Il Tar ha accolto il ricorso con riferimento alla violazione delle distanze dai confini. Per il giudice di primo grado, la facoltà di costruire in aderenza sul confine presupponeva la realizzazione di una parete che, dovendo corrispondere esattamente a quella dell’edificio preesistente, non poteva avere un’ampiezza maggiore di questa ed estendersi sulla restante parte del confine di proprietà. Non sussistendo tale circostanza, andava dunque applicata la regola generale del P.R.G. che prescrive il rispetto della distanza minima di m 5 dal confine.

 

L’appello al Consiglio di Stato

La società soccombente in primo grado ha presentato appello al Consiglio di Stato, che con la Sentenza n. 6581 del 28 ottobre 2020 lo ha accolto. L’appellante ha evidenziato che in realtà non esiste alcun nuovo edificio. L'intervento previsto non riguarderebbe dunque una nuova costruzione, ma la demolizione e ricostruzione, trattandosi al più, di ristrutturazione urbanistica. La costruzione in aderenza del confine sarebbe ammessa, ai sensi degli artt. 875 e 877 c.c., sia perché preesiste una parete o porzione di una parete in aderenza senza finestre, sia perché il progetto proposto è unitario. In sostanza, le regole applicabili al caso rendevano possibile costruire in aderenza del confine (e non del fabbricato o della costruzione come prevede l'art. 877 c.c.), in quanto preesiste una parete o porzione di parete in aderenza senza finestre.

 

Intervento edilizio e diritti del terzo: la partecipazione al procedimento

Secondo il Consiglio di Stato, che si è espresso con la Sentenza n. 6581/2020, non sussiste l’obbligo di comunicare l’attivazione del procedimento per il rilascio di un titolo edilizio ai proprietari confinanti i quali, pur essendo legittimati all’impugnazione, non rivestono la qualifica di controinteressati in senso sostanziale. Gli stessi potevano comunque partecipare al procedimento, avendo anche esercitato il diritto di accesso. Il vicino controinteressato non è un soggetto cui deve essere inviata la comunicazione di avvio del procedimento per un titolo edilizio, ai sensi dell'art. 7 della legge n. 241/190, pur se egli già si sia opposto in precedenti occasioni all'attività edilizia dell'altro soggetto confinante.
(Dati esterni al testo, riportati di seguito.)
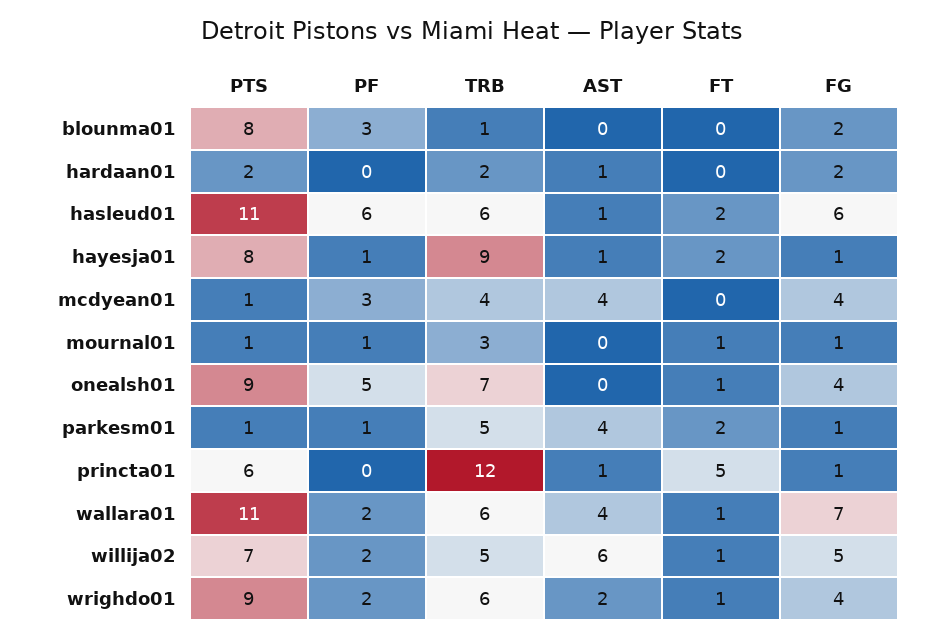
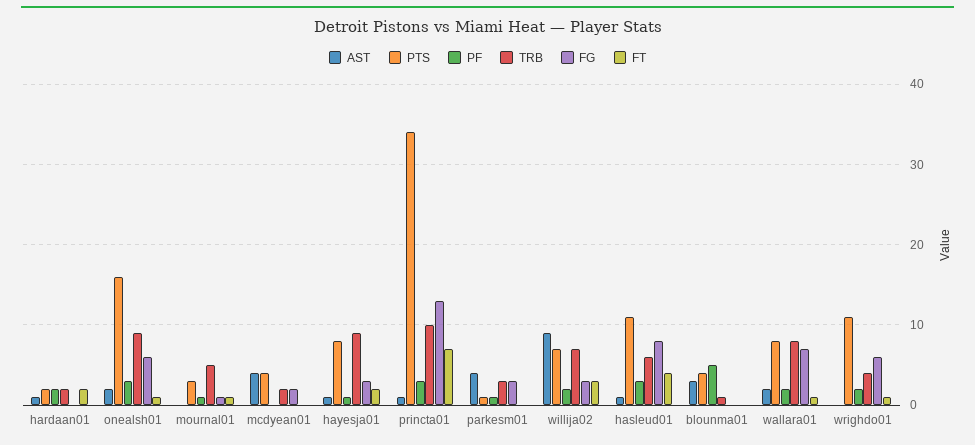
  {
    "PTS": {
-     "blounma01": 8,
+     "blounma01": 4,
      "hardaan01": 2,
      "hasleud01": 11,
      "hayesja01": 8,
-     "mcdyean01": 1,
+     "mcdyean01": 4,
-     "mournal01": 1,
+     "mournal01": 3,
-     "onealsh01": 9,
+     "onealsh01": 16,
      "parkesm01": 1,
-     "princta01": 6,
+     "princta01": 34,
-     "wallara01": 11,
+     "wallara01": 8,
      "willija02": 7,
-     "wrighdo01": 9
+     "wrighdo01": 11
    },
    "PF": {
-     "blounma01": 3,
+     "blounma01": 5,
-     "hardaan01": 0,
+     "hardaan01": 2,
-     "hasleud01": 6,
+     "hasleud01": 3,
      "hayesja01": 1,
-     "mcdyean01": 3,
+     "mcdyean01": 0,
      "mournal01": 1,
-     "onealsh01": 5,
+     "onealsh01": 3,
      "parkesm01": 1,
-     "princta01": 0,
+     "princta01": 3,
      "wallara01": 2,
      "willija02": 2,
      "wrighdo01": 2
    },
    "TRB": {
      "blounma01": 1,
      "hardaan01": 2,
      "hasleud01": 6,
      "hayesja01": 9,
-     "mcdyean01": 4,
+     "mcdyean01": 2,
-     "mournal01": 3,
+     "mournal01": 5,
-     "onealsh01": 7,
+     "onealsh01": 9,
-     "parkesm01": 5,
+     "parkesm01": 3,
-     "princta01": 12,
+     "princta01": 10,
-     "wallara01": 6,
+     "wallara01": 8,
-     "willija02": 5,
+     "willija02": 7,
-     "wrighdo01": 6
+     "wrighdo01": 4
    },
    "AST": {
-     "blounma01": 0,
+     "blounma01": 3,
      "hardaan01": 1,
      "hasleud01": 1,
      "hayesja01": 1,
      "mcdyean01": 4,
      "mournal01": 0,
-     "onealsh01": 0,
+     "onealsh01": 2,
      "parkesm01": 4,
      "princta01": 1,
-     "wallara01": 4,
+     "wallara01": 2,
-     "willija02": 6,
+     "willija02": 9,
-     "wrighdo01": 2
+     "wrighdo01": 0
    },
    "FT": {
      "blounma01": 0,
-     "hardaan01": 0,
+     "hardaan01": 2,
-     "hasleud01": 2,
+     "hasleud01": 4,
      "hayesja01": 2,
      "mcdyean01": 0,
      "mournal01": 1,
      "onealsh01": 1,
-     "parkesm01": 2,
+     "parkesm01": 0,
-     "princta01": 5,
+     "princta01": 7,
      "wallara01": 1,
-     "willija02": 1,
+     "willija02": 3,
      "wrighdo01": 1
    },
    "FG": {
-     "blounma01": 2,
+     "blounma01": 0,
-     "hardaan01": 2,
+     "hardaan01": 0,
-     "hasleud01": 6,
+     "hasleud01": 8,
-     "hayesja01": 1,
+     "hayesja01": 3,
-     "mcdyean01": 4,
+     "mcdyean01": 2,
      "mournal01": 1,
-     "onealsh01": 4,
+     "onealsh01": 6,
-     "parkesm01": 1,
+     "parkesm01": 3,
-     "princta01": 1,
+     "princta01": 13,
      "wallara01": 7,
-     "willija02": 5,
+     "willija02": 3,
-     "wrighdo01": 4
+     "wrighdo01": 6
    }
  }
Infatti, ove sia stata proposta una domanda di concessione edilizia, il vicino del richiedente o il soggetto legittimato possono intervenire nel procedimento ed impugnare il provvedimento che accoglie l'istanza, ma non hanno titolo a ricevere l'avviso di avvio del procedimento.
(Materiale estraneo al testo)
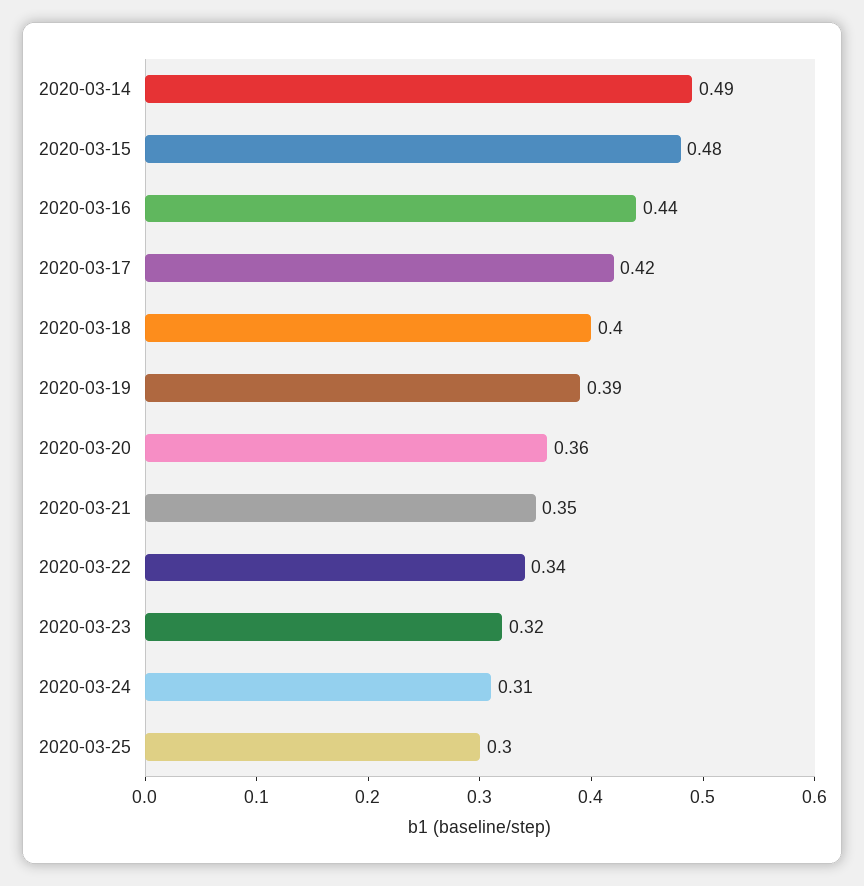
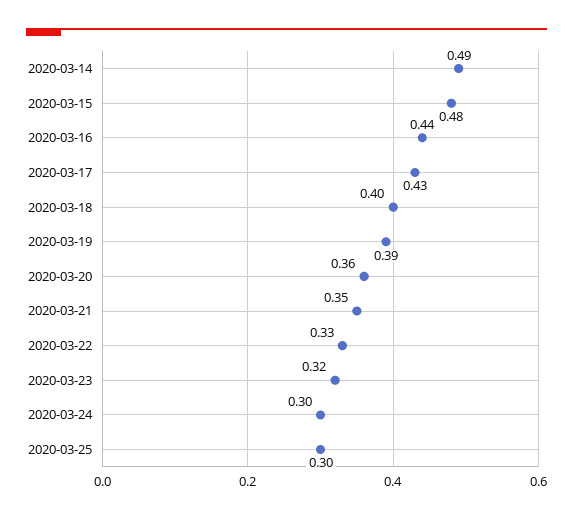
  {
    "2020-03-14": 0.49,
    "2020-03-15": 0.48,
    "2020-03-16": 0.44,
-   "2020-03-17": 0.42,
+   "2020-03-17": 0.43,
    "2020-03-18": 0.4,
    "2020-03-19": 0.39,
    "2020-03-20": 0.36,
    "2020-03-21": 0.35,
-   "2020-03-22": 0.34,
+   "2020-03-22": 0.33,
    "2020-03-23": 0.32,
-   "2020-03-24": 0.31,
+   "2020-03-24": 0.3,
    "2020-03-25": 0.3
  }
In sede di rilascio di concessione edilizia, il Comune non è quindi tenuto ad inviare l'avviso di avvio del relativo procedimento ai proprietari frontisti, atteso che gli interessi coinvolti sono di tale ampiezza e diversità da rendere difficilmente individuabili tutti i soggetti che abbiano un effettivo interesse contrario all'emanazione dell'atto; diversamente opinando si finirebbe soltanto per aggravare inutilmente il procedimento stesso.

Quando è proposta una domanda di concessione edilizia, di autorizzazione paesistica o di autorizzazione ai sensi della l. n. 1089 del 1939, il vicino del richiedente o il soggetto legittimato ai sensi dell'art. 18, comma 5, della legge n. 349/1986, possono intervenire nel corso del relativo procedimento e possono impugnare il provvedimento che accolga l'istanza, ma non hanno titolo a ricevere l'avviso dell'avvio del procedimento.